Explore the material>
[a] From the film review below, list every other film it names by title.
[b] According to the film review below, in which 2004 thriller were Evans and Statham nemeses?

Excerpt>
--- --- ---

Chris Evans as Syd
Jason Statham as Bateman
Jessica Biel as London
Joy Bryant as Mallory
Isla Fisher as Becca
Kelli Garner as Maya
Nicole Andrews as Nurse Stacey
Ned Bellamy as Luke
Dane Cook as Cockblocker
Kat Dennings as Annika
Matt Felker as Nipple man
John Newton as Josh
Leelee Sobieski as French Woman
Directed by Hunter Richards
When Syd learns that London is leaving town, he crashes her going-away party, but too scared to find out that she doesn’t love him anymore, Syd hides in the bathroom with Bateman, a British businessman who lays out a huge amount of cocaine for anyone who stops by to visit. It’s entertaining to watch the stream of characters that invade Syd’s safehouse to offer their opinion on his predicament, as we see squeaky clean actors like Kelli Garner and Joy Bryant behave very badly, effectively discarding any stereotypes established from their past roles.
Most of all, it’s amusing to watch Evans and Statham, nemeses in the 2004 thriller “Cellular,” facing off again in such a different setting, especially since they look so different. The usually clean-cut Evans takes on a more haggard and unshaven appearance, in this role which allows him to show off far more range than what is necessary to play the Human Torch, and Jason Statham gives the strongest dramatic performance of a career full of so many comic characters. Although Bateman has more hair than “The Transporter”‘s Frank Martin, this is a far more eclectic role, which allows Statham to show off some vulnerability as he argues with Evans about love, sex, and life’s other big mysteries. The pivotal moment in their confrontational relationship is when Bateman confesses his secret obsession for being an S&M submissive, discarding the last vestiges of Statham’s normal stereotyped role.
The film cuts between these bathroom tête-á-têtes and flashback scenes of Syd and London, having the type of discussions that never bode well for a relationship, and over the course of its slow erosion, their arguments start getting very ugly, like the more jarring discussions in “Closer” or “Eyes Wide Shut.” Still, this is mostly a dialogue heavy talking heads movie where not a lot happens beyond those conversations, and the lack of sympathetic characters makes it even more uncomfortable to watch.
Biel does the least to sully her image, although her male fans should appreciate her nudity-free sex scenes and her various states of undress. The equally vivacious Isla Fisher from “Wedding Crashers” gives another great comic performance as the party’s neurotic host and London’s best friend, who spends the entire movie freaking out about Syd being there, and comedian Dane Cook even shows up to hit on Biel as a character referred to quite appropriately as “c*ckblocker.”
The whole thing is pretty nuts, but at least it starts to come together at the end, where Syd and London finally confront each other. After an altercation that almost breaks up the party, they get a chance to talk quietly, and after seeing all the ugliness that broke up their relationship and all of the negative people that surround them, their conversation is actually rather touching. The film ends on a romantic note, as Syd chases London to the airport in a scene eerily reminiscent of “Undiscovered,” but thankfully, there are more than a few interesting ideas scattered amongst the film’s drug-addled conversations to make this somewhat worthwhile.
The Bottom Line:
London opens in New York and L.A. on Friday.

--- --- ---

Data section>
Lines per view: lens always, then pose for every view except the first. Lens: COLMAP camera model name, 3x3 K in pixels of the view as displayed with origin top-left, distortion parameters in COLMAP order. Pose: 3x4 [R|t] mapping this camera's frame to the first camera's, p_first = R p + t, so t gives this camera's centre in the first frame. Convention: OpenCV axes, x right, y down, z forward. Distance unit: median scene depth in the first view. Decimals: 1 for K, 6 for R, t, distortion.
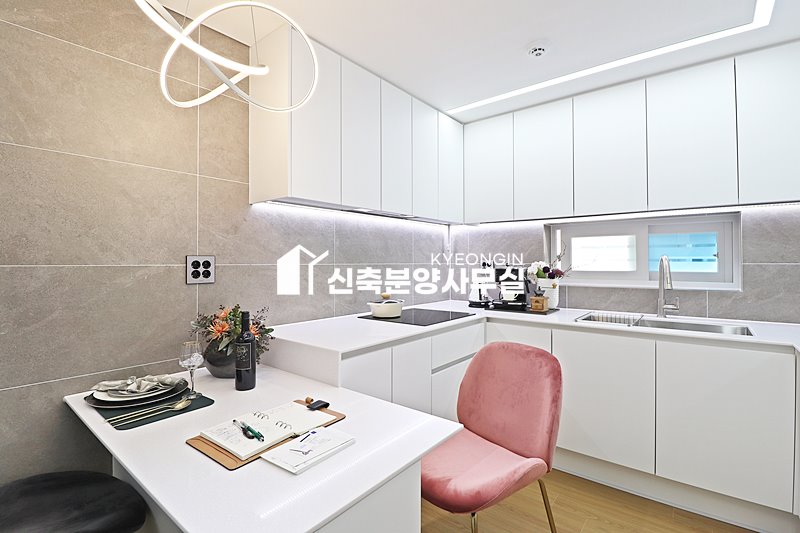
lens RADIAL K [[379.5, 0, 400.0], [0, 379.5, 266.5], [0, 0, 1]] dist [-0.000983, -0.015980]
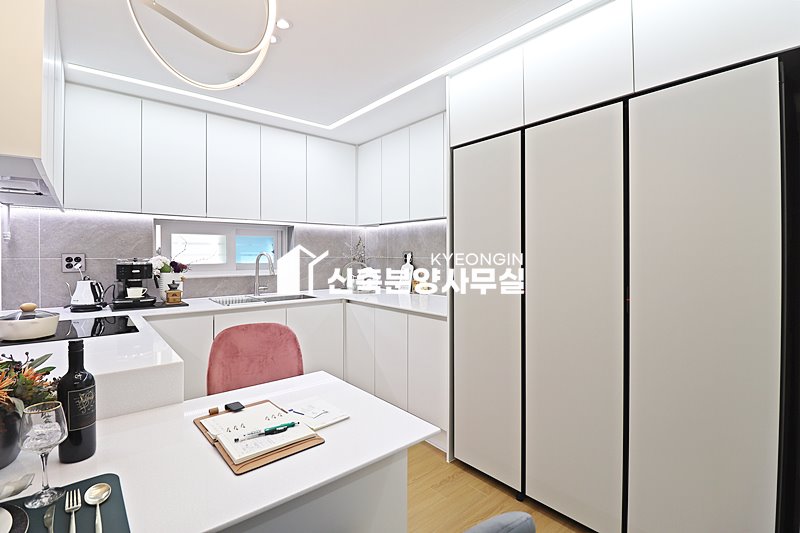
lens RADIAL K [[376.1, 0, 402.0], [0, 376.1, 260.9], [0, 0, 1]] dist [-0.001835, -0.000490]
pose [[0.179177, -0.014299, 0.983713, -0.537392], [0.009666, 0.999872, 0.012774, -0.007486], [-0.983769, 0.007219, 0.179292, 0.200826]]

--- --- ---

Replies>
[a] "Cellular," "The Transporter," "Closer," "Eyes Wide Shut," "Wedding Crashers," "Undiscovered"

[b] "Cellular"